* [Excerpted records]:
┌──

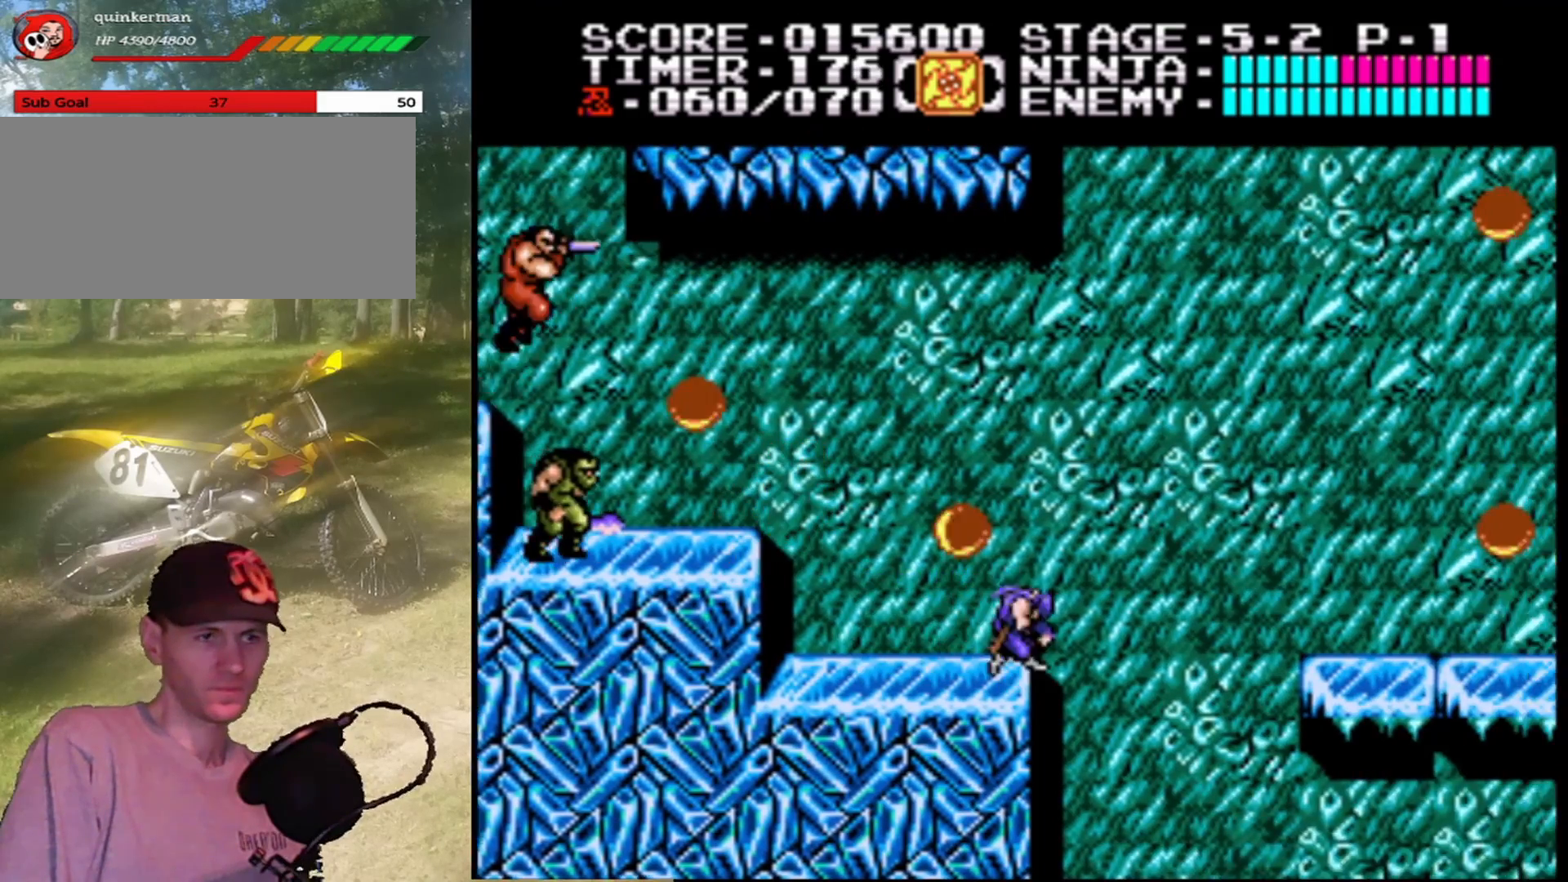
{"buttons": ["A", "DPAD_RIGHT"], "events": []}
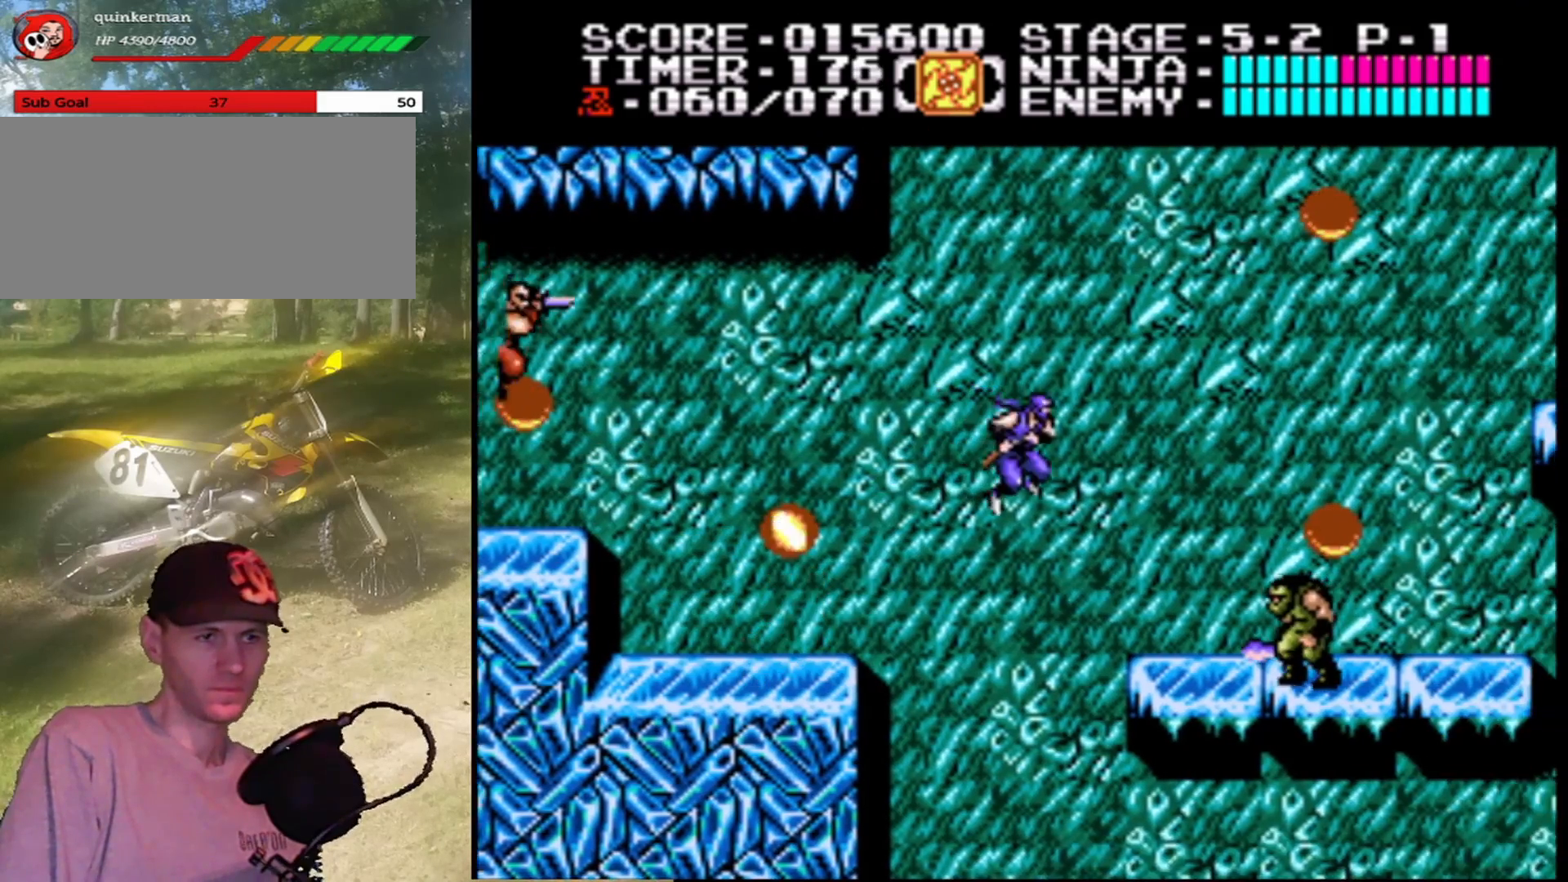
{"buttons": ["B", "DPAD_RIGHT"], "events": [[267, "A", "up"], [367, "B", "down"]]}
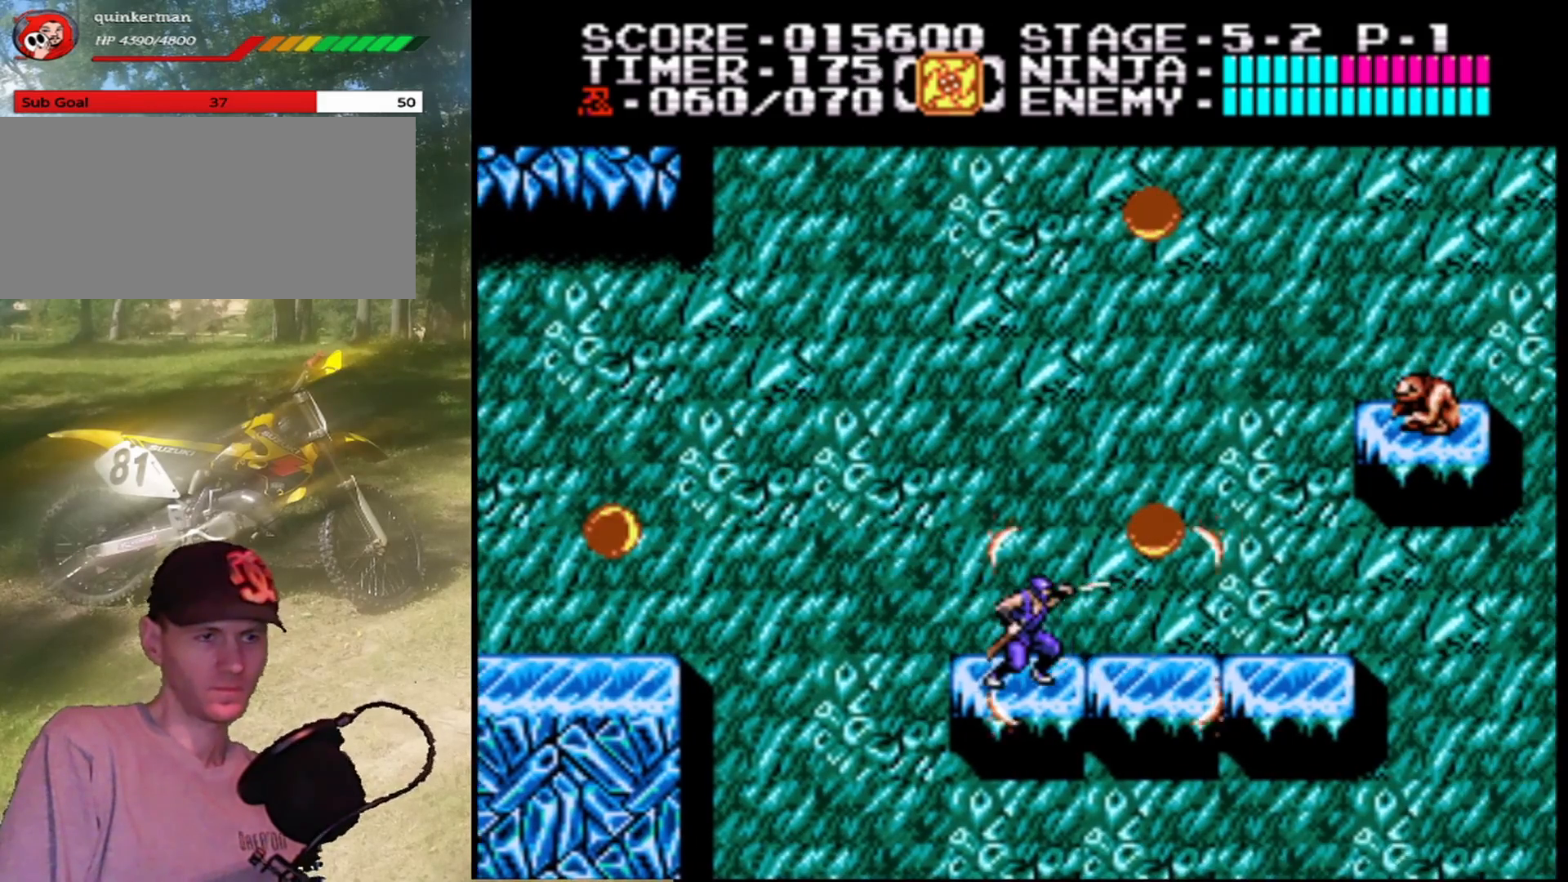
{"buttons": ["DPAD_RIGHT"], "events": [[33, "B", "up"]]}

└──
┌──

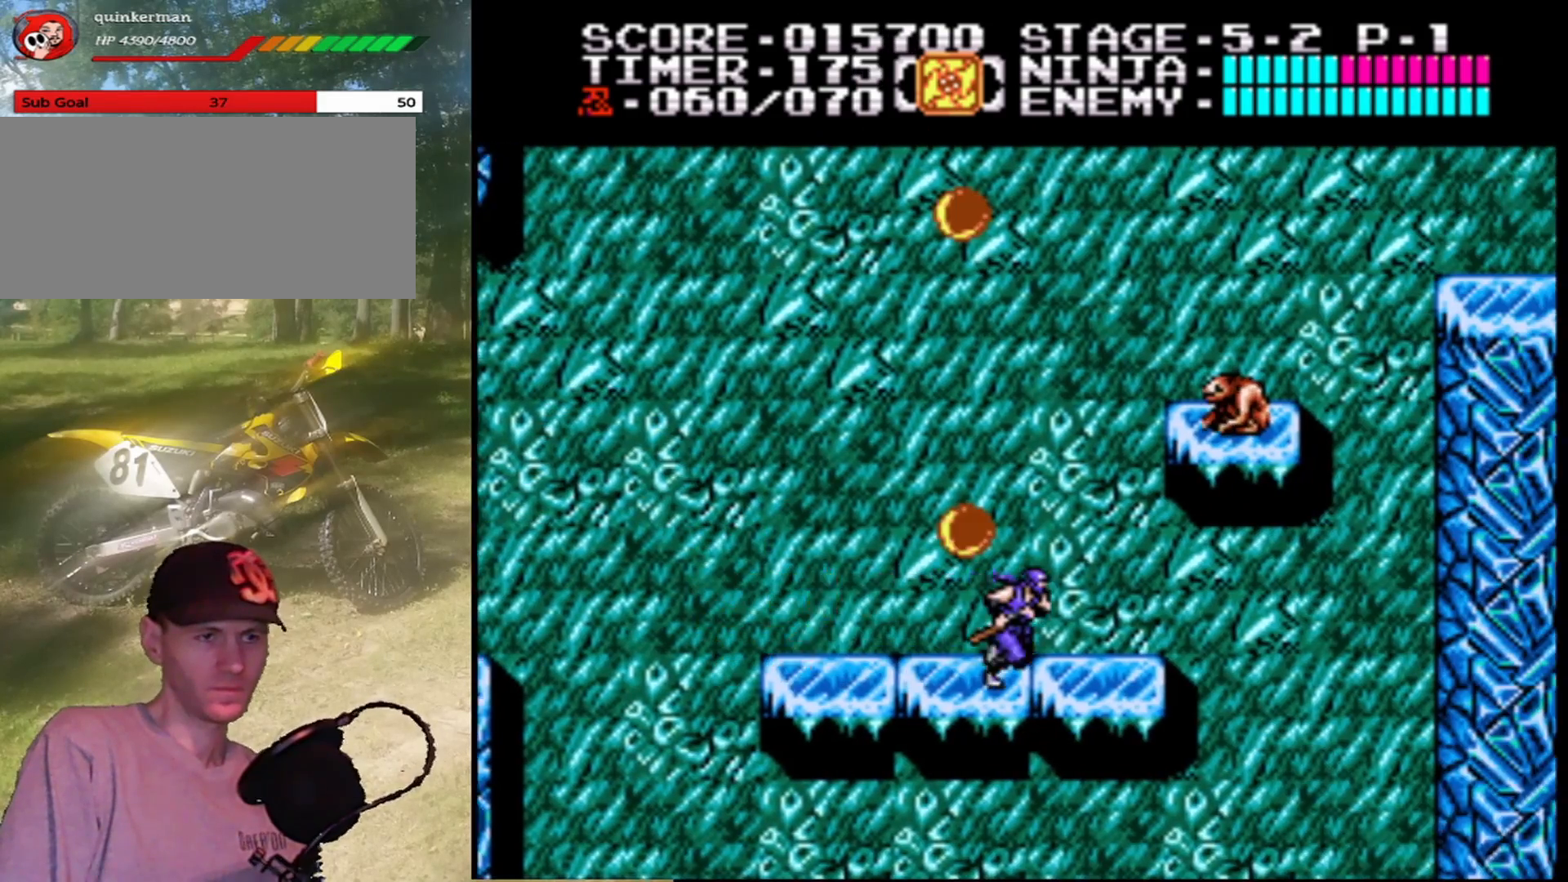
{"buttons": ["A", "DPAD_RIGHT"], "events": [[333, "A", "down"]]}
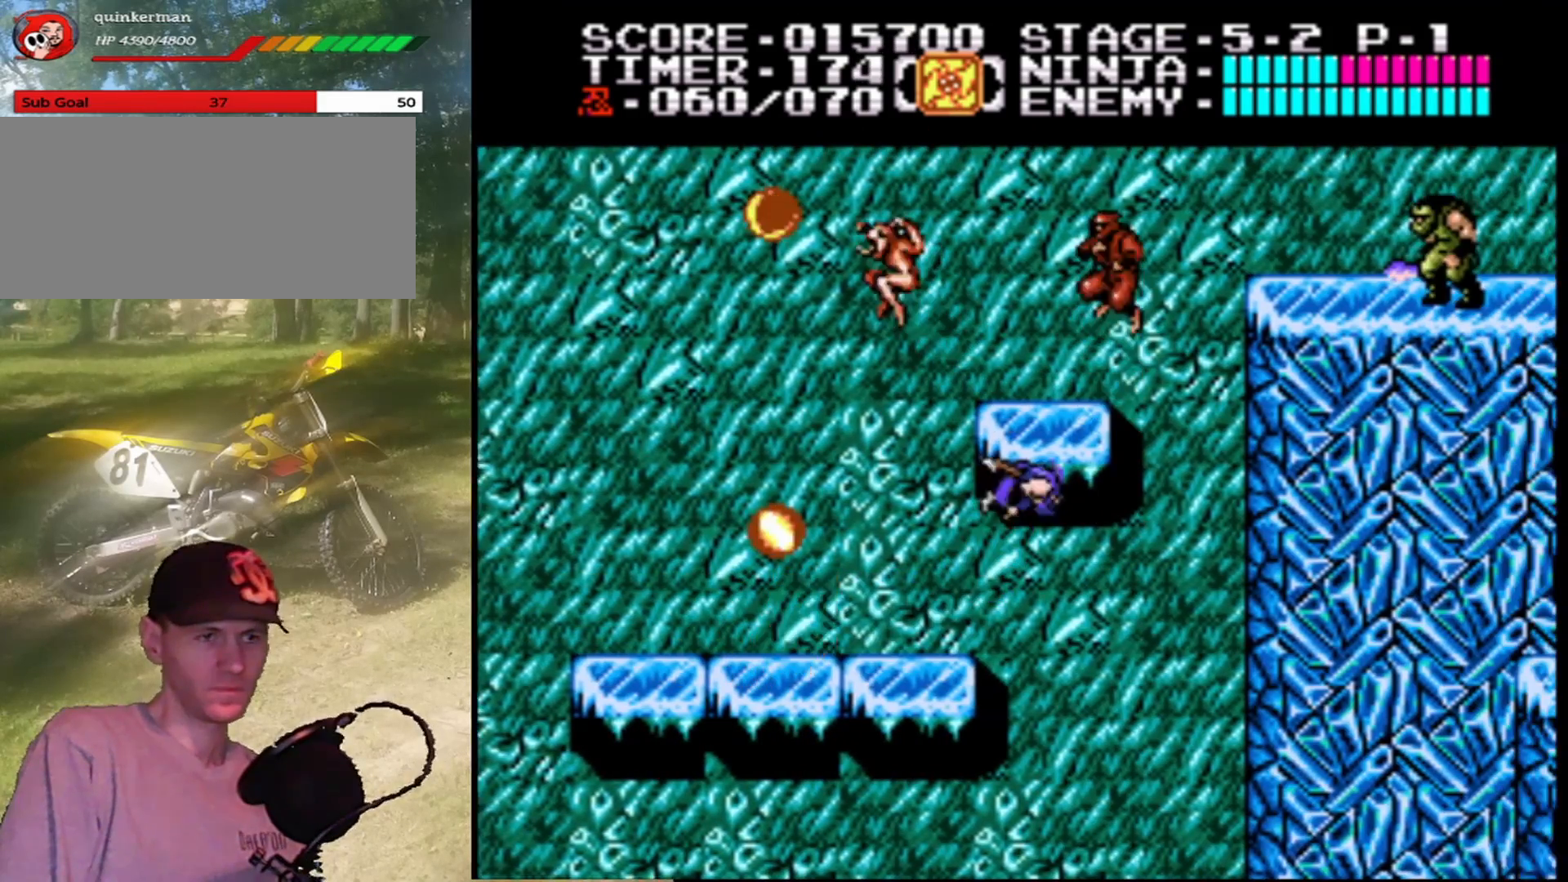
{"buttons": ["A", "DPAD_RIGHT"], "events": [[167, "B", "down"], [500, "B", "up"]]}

└──

* [Task directions]: Copy each line of the listing that carries the string "down".

* [Worked solution]:
{"buttons": ["B", "DPAD_RIGHT"], "events": [[267, "A", "up"], [367, "B", "down"]]}
{"buttons": ["A", "DPAD_RIGHT"], "events": [[333, "A", "down"]]}
{"buttons": ["A", "DPAD_RIGHT"], "events": [[167, "B", "down"], [500, "B", "up"]]}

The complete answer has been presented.